The Grand Prairie Area Demonstra- tion Project, the first of several proposed to divert significant amounts of water from the White River , has been approved by Congress to be constructed by the U.S. Army Corps of Engineers, but the project is highly controversial. Project proponents and opponents occupy nontraditional lines, and in fact, even the farmers in the project area are nearly evenly divided in their opinions of this irrigation scheme. Lawsuits were filed in March 2004 to halt construction of the river-water-withdrawal components of the project.
Does this mean that western water history is doomed to repeat itself as demands begin to exceed water supplies elsewhere? We don't know the ultimate answer to that question, but a good answer for now is that it doesn't have to. Although conflicts are brewing in emerging problem areas such as east Arkansas , water in these areas is typically not yet irrevocably over-allocated. Thus, options remain available for willing parties to work together and recognize all the values provided by the water, and proactively deal with the issues by cooperating to find sustainable solutions.
Conservation and maximizing efficiency are the first rules in wisely using any finite resource. DU has long been dedicated to finding win-win solutions to problems, and has worked in partnership with hundreds of farmers to improve the efficiency of their on-farm water-management capabilities for both agricultural production and waterfowl habitat. For example, DU, the Arkansas Game and Fish Commission, and other members of the Arkansas Partners Project provide water-control structures to farmers to capture abundant and less costly winter precipitation to flood agricultural fields. These flooded fields are used by waterfowl as foraging and roosting areas. Flooding the fields also helps reduce farmers' use of irrigation water and restores some of the hydrologic functions once provided by the more than 7 million acres of natural wetlands that Arkansas has lost.

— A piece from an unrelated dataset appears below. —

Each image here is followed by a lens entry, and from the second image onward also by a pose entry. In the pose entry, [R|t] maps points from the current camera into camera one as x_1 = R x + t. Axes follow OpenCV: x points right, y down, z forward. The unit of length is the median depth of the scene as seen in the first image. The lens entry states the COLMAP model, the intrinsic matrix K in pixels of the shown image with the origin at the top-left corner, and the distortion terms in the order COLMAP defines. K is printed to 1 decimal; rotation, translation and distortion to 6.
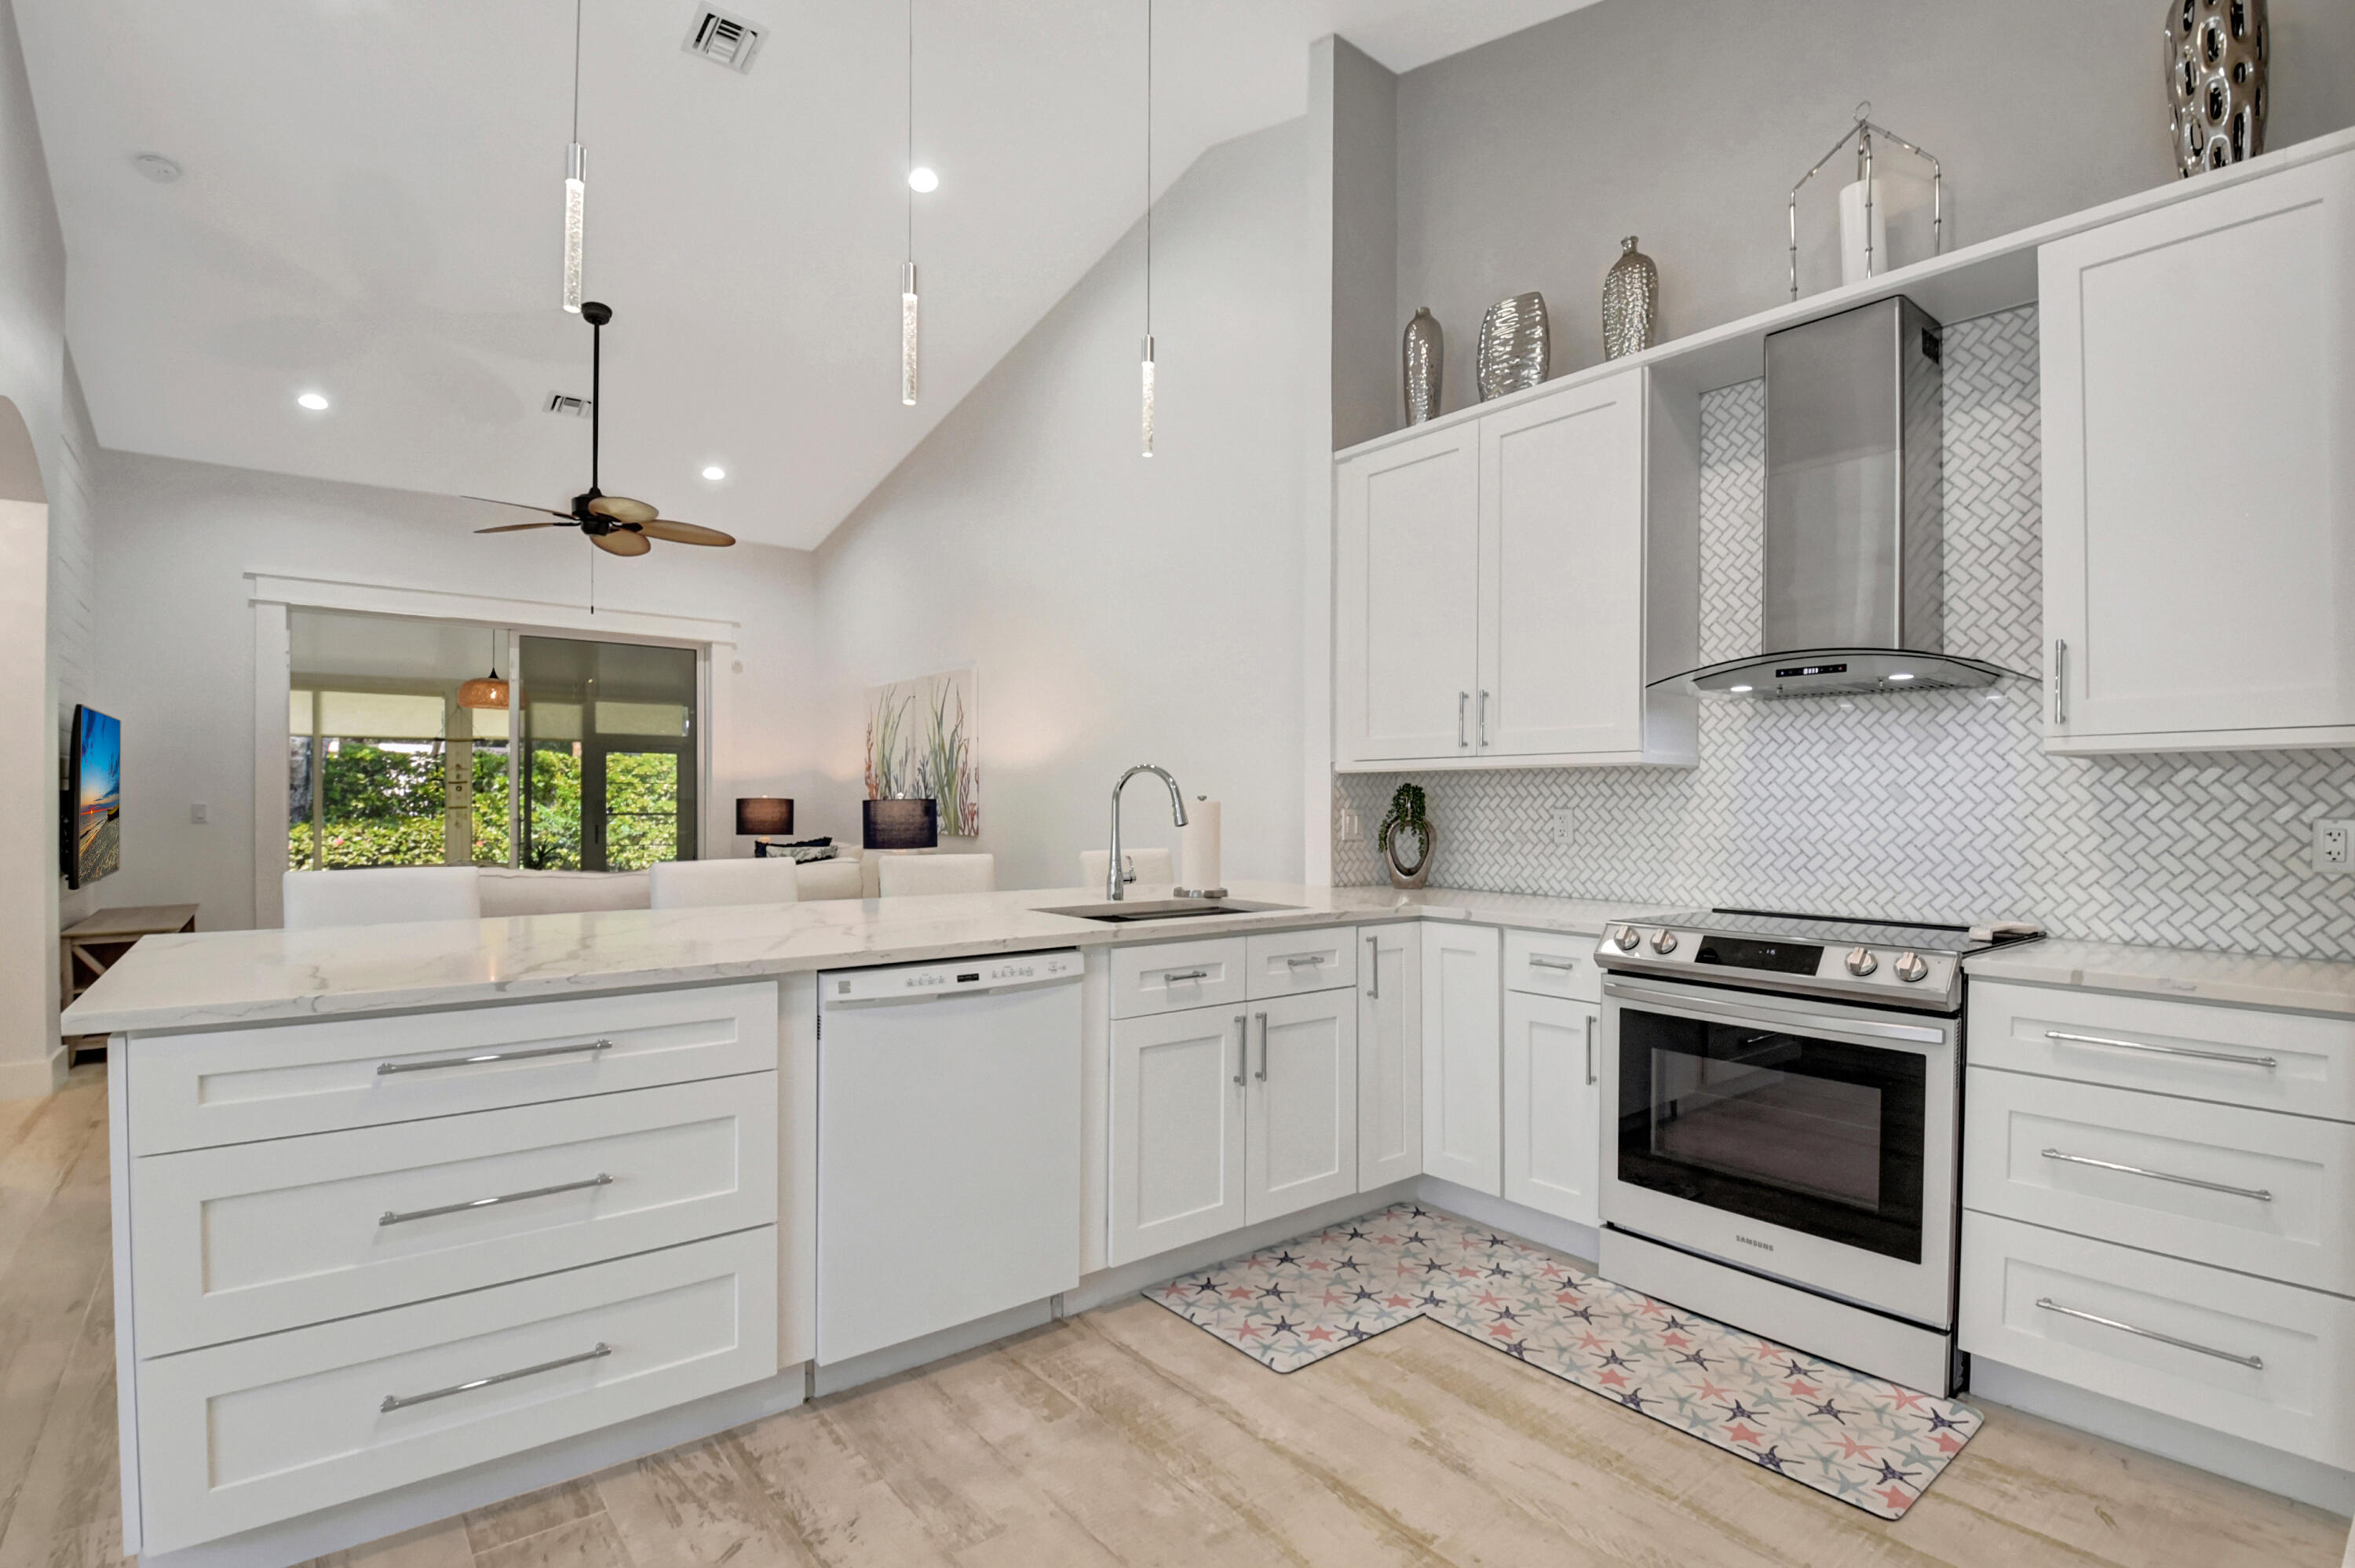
lens RADIAL K [[1120.5, 0, 1182.1], [0, 1120.5, 804.0], [0, 0, 1]] dist [0.039462, -0.037868]
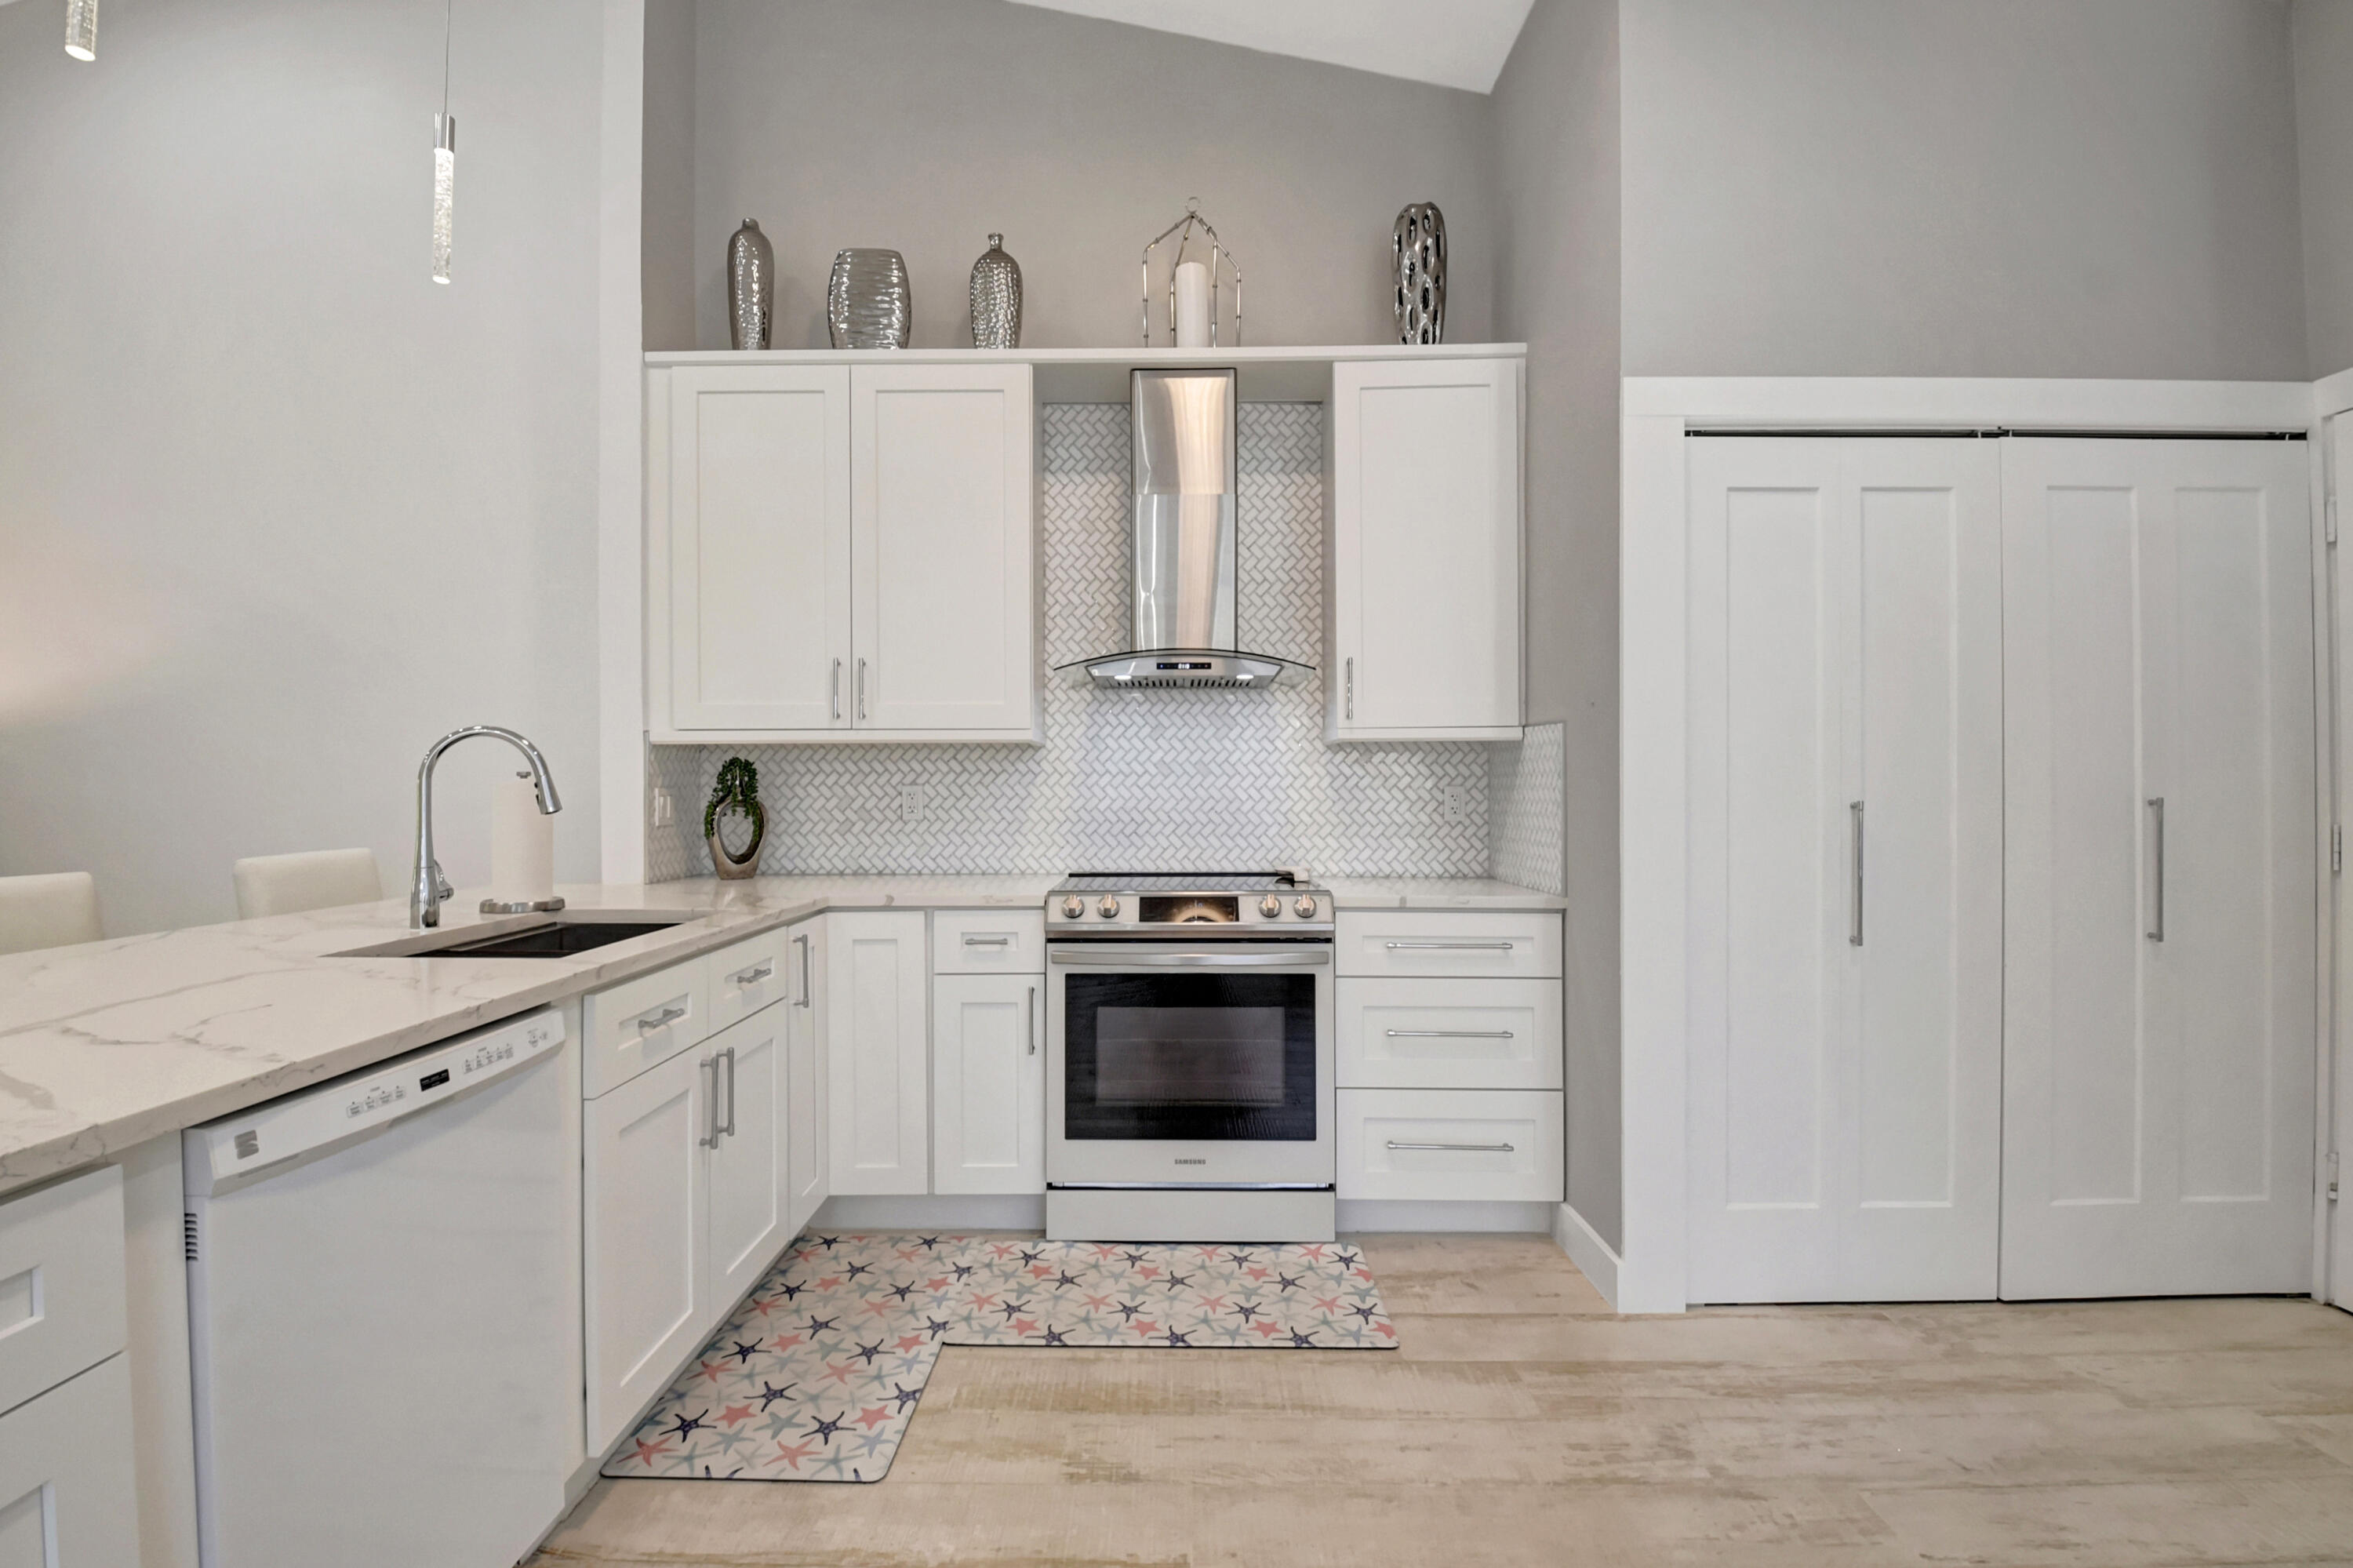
lens RADIAL K [[1083.2, 0, 1175.7], [0, 1083.2, 775.0], [0, 0, 1]] dist [0.048794, -0.044974]
pose [[0.647545, -0.003439, 0.762019, -0.284425], [0.006441, 0.999979, -0.000961, -0.002637], [-0.762000, 0.005530, 0.647554, 0.243308]]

Is A Sustainable Future Possible?
Demands on water, our most valuable natural resource, continue to increase across the country. In areas as widely spread as the White River basin, as well as portions of south Texas, Nebraska, and Georgia, the key element to dealing successfully with emerging water supply issues will be agreement by all parties to strive for the long-term sustainability of water resources. Ultimately, all interests must acknowledge that water is a limited resource that must meet all of society's expectations and desires, from agricultural food production to waterfowl habitat and duck hunting opportunities. Compatible long-term goals will have to be agreed upon by leaders among dissimilar interest groups. To achieve that critical step, all parties will need to engage in the process early, well before unrealistic beliefs about what limited water supplies can support become expectations. Waterfowl enthusiasts and other people who care about wetlands and wildlife need to engage in these discussions from the beginning to speak on behalf of waterfowl and the habitats that they require.
A mark of an intelligent, healthy society is the ability to learn from the past. Future waterfowlers may look back at our generation and judge our legacy by how well we learned lessons from past experiences with limited natural resources, and how we applied those lessens to conserve and sustainably use water, wetlands, natural grasslands, and other resources. Everyone who cares about waterfowl and waterfowl hunting will have to participate in developing solutions to challenges presented by future water uses in the United States . As competition for water intensifies, waterfowl will lose if we don't all give voice to our interests as the debates continue to grow. The future of wetland and waterfowl conservation, and the hunting opportunities and other enjoyment they provide, depend upon it.